▸ **WHAT TO WORK ON**: In the listing below, every line with the word "caption" needs to be copied.

▸ **PROVIDED RECORDS**:
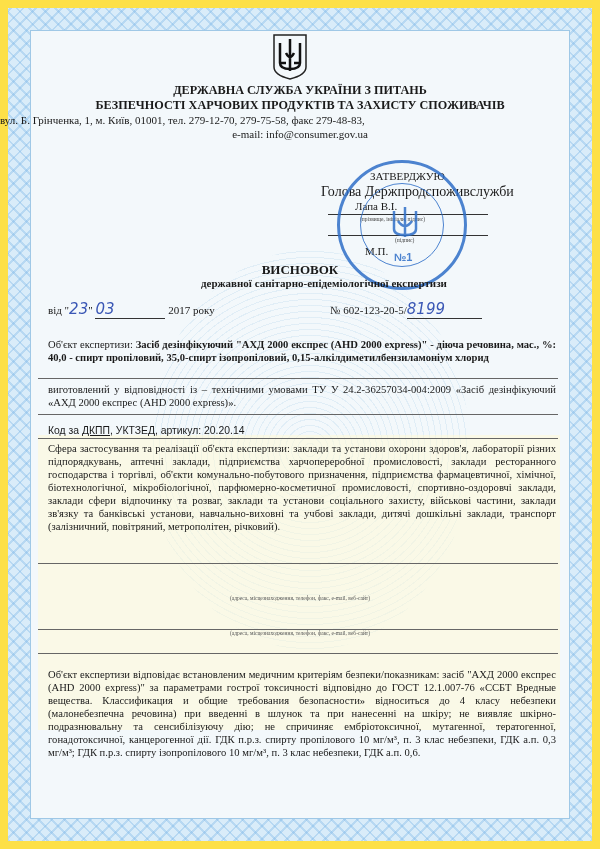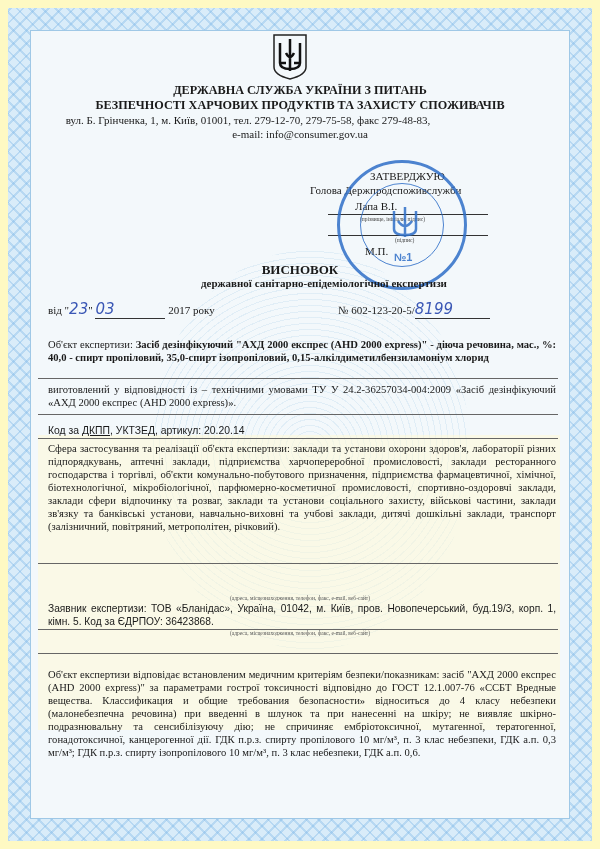--- a/index.html
+++ b/index.html
@@ -4,7 +4,7 @@
 <style>
   html, body { margin:0; padding:0; }
   body { width:600px; height:849px; background:#fff; position:relative; overflow:hidden; font-family:"Liberation Serif", serif; color:#1a1a1a; }
-  .sheet { position:absolute; left:0; top:0; width:600px; height:849px; background:#fef9c3; }
+  .sheet { position:absolute; left:0; top:0; width:600px; height:849px; background:#fde047; }
   .border-outer { position:absolute; left:8px; top:8px; right:8px; bottom:8px;
     background:
       repeating-linear-gradient(45deg, rgba(120,180,230,0.35) 0 2px, transparent 2px 9px),

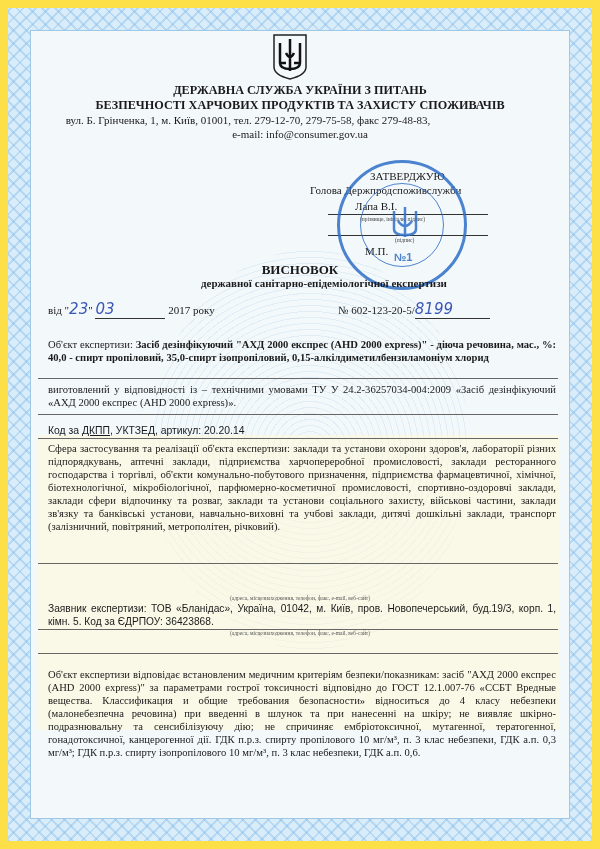--- a/index.html
+++ b/index.html
@@ -18,7 +18,7 @@
   .emblem { position:absolute; left:272px; top:33px; width:36px; height:48px; }
   .hdr1 { position:absolute; left:0; width:600px; top:83px; font-weight:bold; font-size:12.2px; text-align:center; }
   .hdr2 { position:absolute; left:0; width:600px; top:98px; font-weight:bold; font-size:12.2px; text-align:center; }
-  .addr { position:absolute; left:0; width:496px; top:114px; font-size:11px; text-align:center; }
+  .addr { position:absolute; left:0; width:496px; top:114px; font-size:11px; text-align:left; }
   .email { position:absolute; left:0; width:600px; top:128px; font-size:11px; text-align:center; }
   .approve { position:absolute; left:370px; top:170px; font-size:11px; }
   .head { position:absolute; left:310px; top:184px; font-size:11px;text-align:right; }

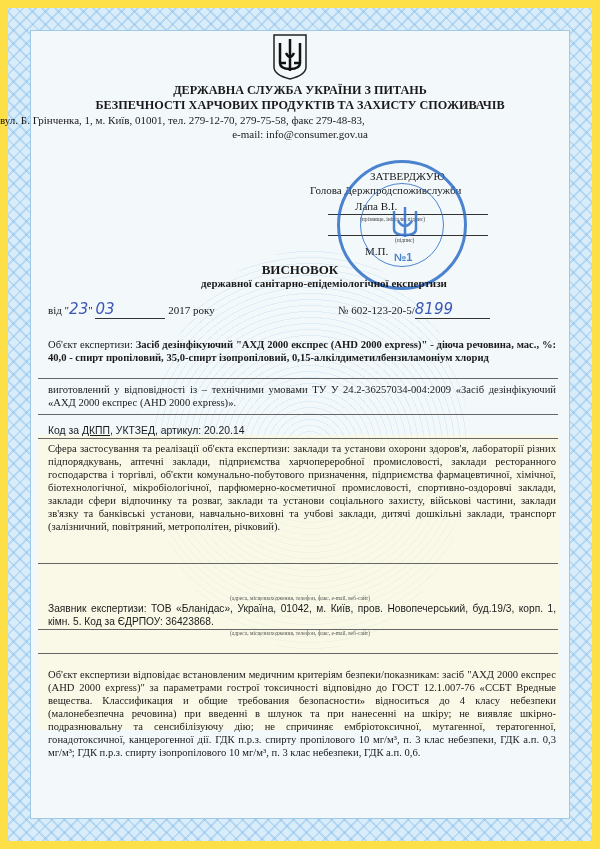--- a/index.html
+++ b/index.html
@@ -21,7 +21,7 @@
   .addr { position:absolute; left:0; width:496px; top:114px; font-size:11px; text-align:left; }
   .email { position:absolute; left:0; width:600px; top:128px; font-size:11px; text-align:center; }
   .approve { position:absolute; left:370px; top:170px; font-size:11px; }
-  .head { position:absolute; left:310px; top:184px; font-size:11px;text-align:right; }
+  .head { position:absolute; left:321px; top:184px; font-size:14px;text-align:right; }
   .name { position:absolute; left:355px; top:200px; font-size:11px; }
   .line { position:absolute; height:1px; background:#333; }
   .tiny { font-size:5.5px; color:#444; }

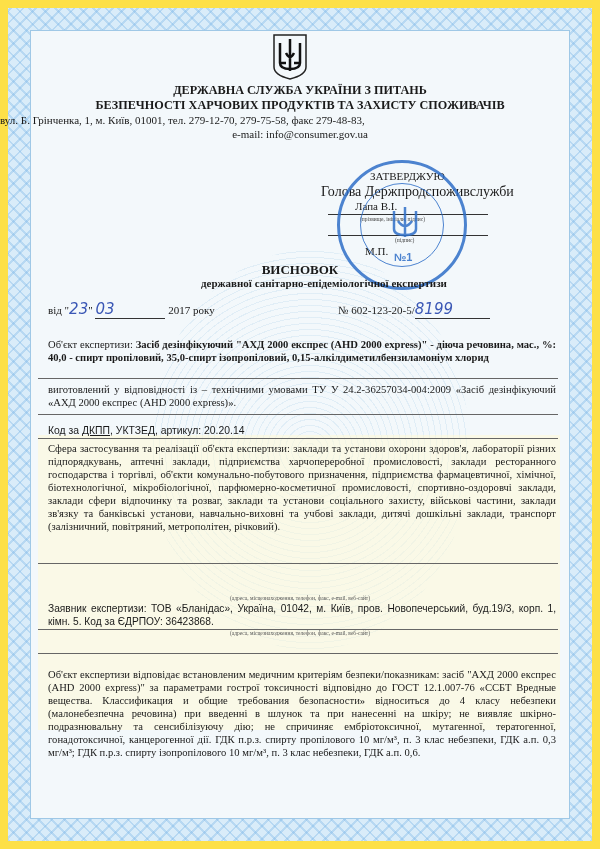--- a/index.html
+++ b/index.html
@@ -34,7 +34,7 @@
   .subtitle { position:absolute; left:0; width:600px; top:277px; font-weight:bold; font-size:11px; text-align:center;padding-left:24px; }
   .date { position:absolute; left:48px; top:300px; font-size:11px; }
   .hand { font-family:"DejaVu Sans", sans-serif; font-style:italic; color:#3a57b5; font-size:15px; }
-  .num { position:absolute; left:330px; top:300px; font-size:11px;margin-left:8px; }
+  .num { position:absolute; left:330px; top:300px; font-size:11px; }
   .para { position:absolute; left:48px; width:508px; font-size:10.6px; line-height:13px; text-align:justify; }
   .b { font-weight:bold; }
   .u { text-decoration:underline; }

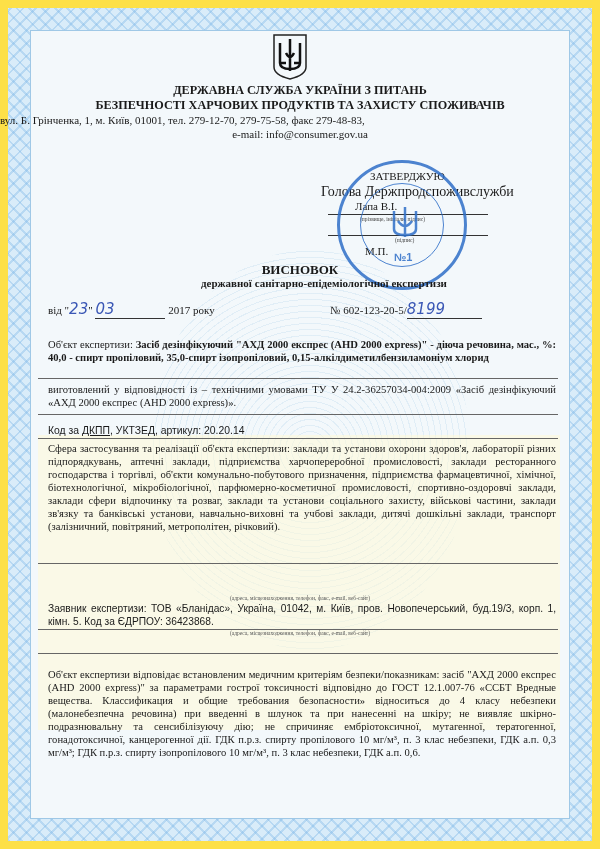--- a/index.html
+++ b/index.html
@@ -101,7 +101,6 @@
   <div class="para" style="top:442px;">Сфера застосування та реалізації об'єкта експертизи: заклади та установи охорони здоров'я, лабораторії різних підпорядкувань, аптечні заклади, підприємства харчопереробної промисловості, заклади ресторанного господарства і торгівлі, об'єкти комунально-побутового призначення, підприємства фармацевтичної, хімічної, біотехнологічної, мікробіологічної, парфюмерно-косметичної промисловості, спортивно-оздоровчі заклади, заклади сфери відпочинку та розваг, заклади та установи соціального захисту, військові частини, заклади зв'язку та банківські установи, навчально-виховні та учбові заклади, дитячі дошкільні заклади, транспорт (залізничний, повітряний, метрополітен, річковий).</div>
   <div class="rule" style="top:563px;"></div>
   <div class="caption" style="top:595px;">(адреса, місцезнаходження, телефон, факс, e-mail, веб-сайт)</div>
-  <div class="para sans" style="top:602px; font-size:10.2px;">Заявник експертизи: ТОВ «Бланідас», Україна, 01042, м. Київ, пров. Новопечерський, буд.19/3, корп. 1, кімн. 5. Код за ЄДРПОУ: 36423868.</div>
   <div class="rule" style="top:629px;"></div>
   <div class="caption" style="top:630px;">(адреса, місцезнаходження, телефон, факс, e-mail, веб-сайт)</div>
   <div class="rule" style="top:653px;"></div>

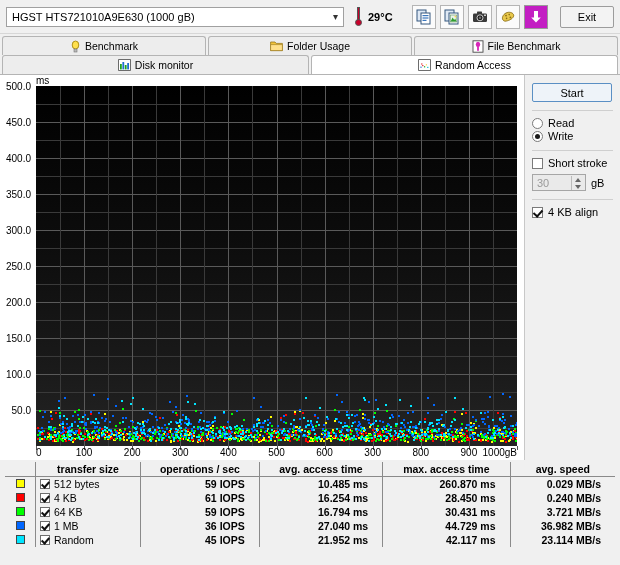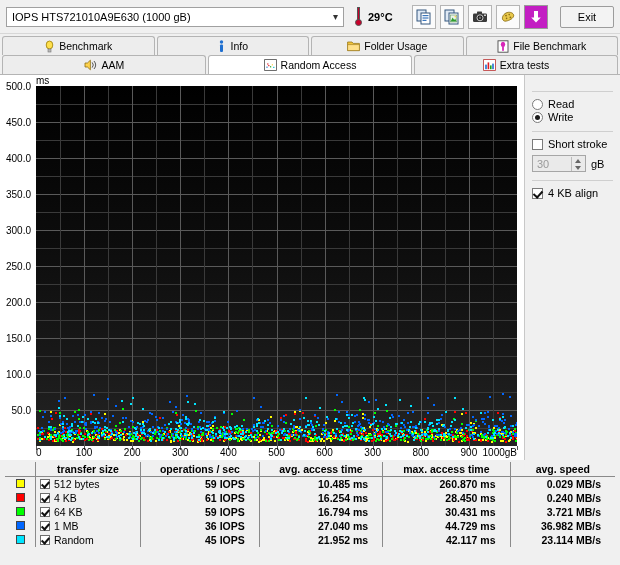--- a/index.html
+++ b/index.html
@@ -120,7 +120,7 @@
 
   <div class="topbar">
     <div class="drive-select">
-      <span>IOPS HTS721010A9E630 (1000 gB)</span>
+      <span>HGST HTS721010A9E630 (1000 gB)</span>
       <span class="chev">▾</span>
     </div>
 

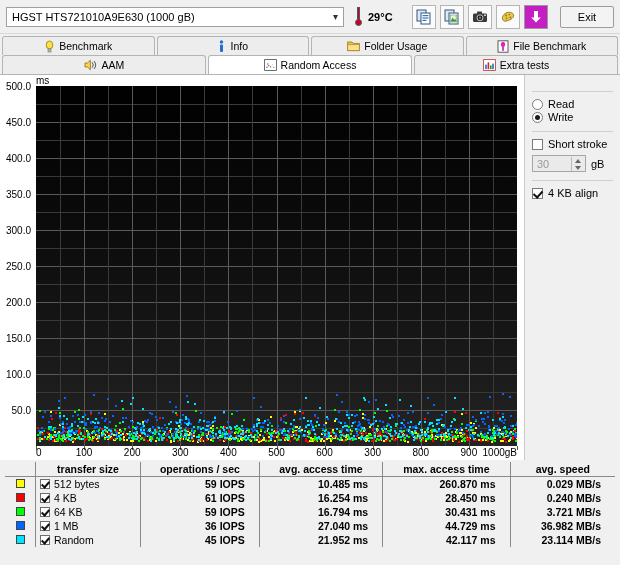--- a/index.html
+++ b/index.html
@@ -188,13 +188,6 @@
         <rect x="4" y="9" width="3" height="3" fill="#b9b9b9" stroke="#777" stroke-width="0.6"></rect>
       </svg>
       <span>Benchmark</span>
-    </div>
-    <div class="tab">
-      <svg width="9" height="13" viewBox="0 0 9 13">
-        <circle cx="4.5" cy="2" r="1.7" fill="#1f6fd0"></circle>
-        <rect x="3" y="4.6" width="3" height="7.5" rx="1" fill="#1f6fd0"></rect>
-      </svg>
-      <span>Info</span>
     </div>
     <div class="tab">
       <svg width="13" height="12" viewBox="0 0 13 12">

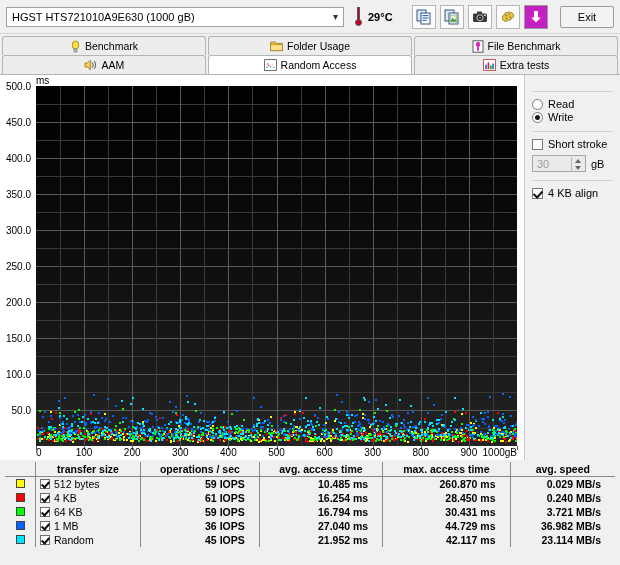--- a/index.html
+++ b/index.html
@@ -207,6 +207,16 @@
   </div>
 
   <div class="tabrow row2">
+    <div class="tab">
+      <svg width="13" height="12" viewBox="0 0 13 12">
+        <rect x="0.6" y="0.6" width="11.8" height="10.8" fill="#ffffff" stroke="#4a4a4a" stroke-width="0.8"></rect>
+        <rect x="2" y="5" width="1.8" height="5.4" fill="#1fa31f"></rect>
+        <rect x="4.4" y="3" width="1.8" height="7.4" fill="#1f6fd0"></rect>
+        <rect x="6.8" y="6" width="1.8" height="4.4" fill="#1fa31f"></rect>
+        <rect x="9.2" y="4" width="1.8" height="6.4" fill="#1f6fd0"></rect>
+      </svg>
+      <span>Disk monitor</span>
+    </div>
     <div class="tab">
       <svg width="14" height="12" viewBox="0 0 14 12">
         <polygon points="1,4 3.4,4 6.4,1.2 6.4,10.8 3.4,8 1,8" fill="#ffd34d" stroke="#8a6d14" stroke-width="0.8"></polygon>

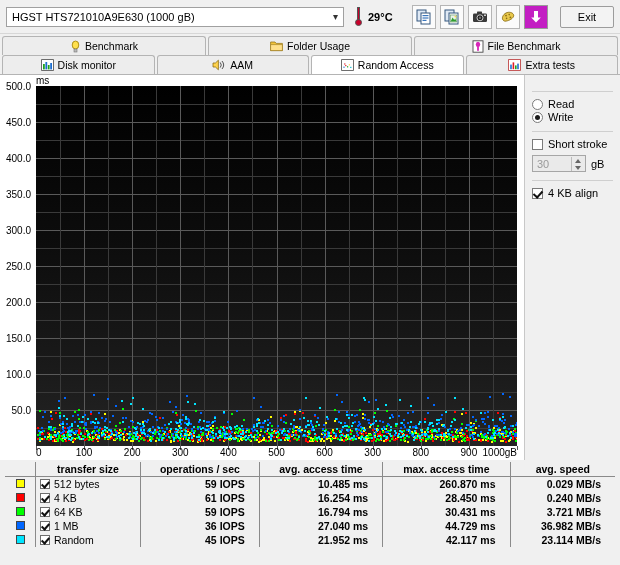--- a/index.html
+++ b/index.html
@@ -216,14 +216,6 @@
         <rect x="9.2" y="4" width="1.8" height="6.4" fill="#1f6fd0"></rect>
       </svg>
       <span>Disk monitor</span>
-    </div>
-    <div class="tab">
-      <svg width="14" height="12" viewBox="0 0 14 12">
-        <polygon points="1,4 3.4,4 6.4,1.2 6.4,10.8 3.4,8 1,8" fill="#ffd34d" stroke="#8a6d14" stroke-width="0.8"></polygon>
-        <path d="M8.2 3.4 A4 4 0 0 1 8.2 8.6" stroke="#555" stroke-width="1" fill="none"></path>
-        <path d="M10 2 A6.2 6.2 0 0 1 10 10" stroke="#555" stroke-width="1" fill="none"></path>
-      </svg>
-      <span>AAM</span>
     </div>
     <div class="tab active">
       <svg width="13" height="12" viewBox="0 0 13 12">

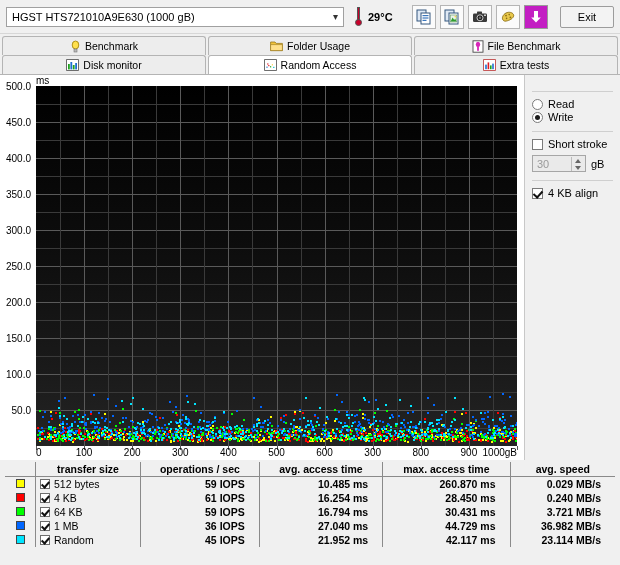--- a/index.html
+++ b/index.html
@@ -228,16 +228,6 @@
         <rect x="3.2" y="4.4" width="1.2" height="1.2" fill="#e01b24"></rect>
       </svg>
       <span>Random Access</span>
-    </div>
-    <div class="tab">
-      <svg width="13" height="12" viewBox="0 0 13 12">
-        <rect x="0.6" y="0.6" width="11.8" height="10.8" fill="#ffffff" stroke="#b33" stroke-width="0.8"></rect>
-        <rect x="2.2" y="5.6" width="1.6" height="4.6" fill="#1f6fd0"></rect>
-        <rect x="4.6" y="3.4" width="1.6" height="6.8" fill="#e01b24"></rect>
-        <rect x="7" y="6.4" width="1.6" height="3.8" fill="#1fa31f"></rect>
-        <rect x="9.2" y="4.6" width="1.6" height="5.6" fill="#1f6fd0"></rect>
-      </svg>
-      <span>Extra tests</span>
     </div>
   </div>
 

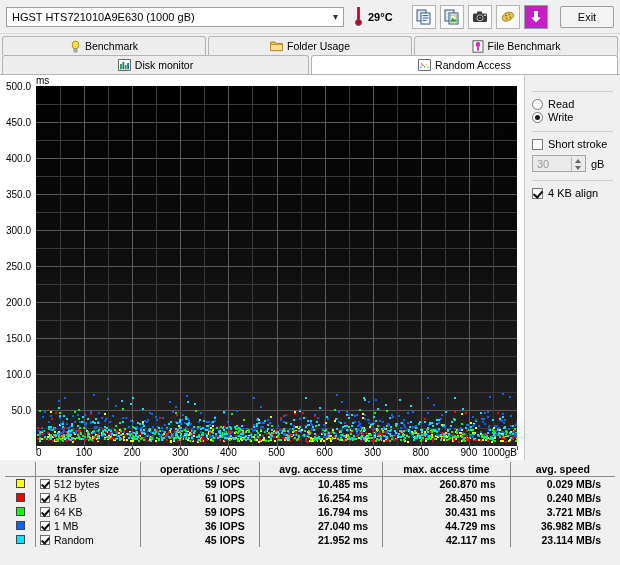--- a/index.html
+++ b/index.html
@@ -2157,6 +2157,9 @@
     </div>
 
     <div class="rpanel">
+      <div class="start-btn">
+        <span>Start</span>
+      </div>
       <div class="hr"></div>
       <div class="radio-row">
         <span class="radio"></span>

▸ **TASK RESULT**:
   <div class="caption" style="top:595px;">(адреса, місцезнаходження, телефон, факс, e-mail, веб-сайт)</div>
   <div class="caption" style="top:630px;">(адреса, місцезнаходження, телефон, факс, e-mail, веб-сайт)</div>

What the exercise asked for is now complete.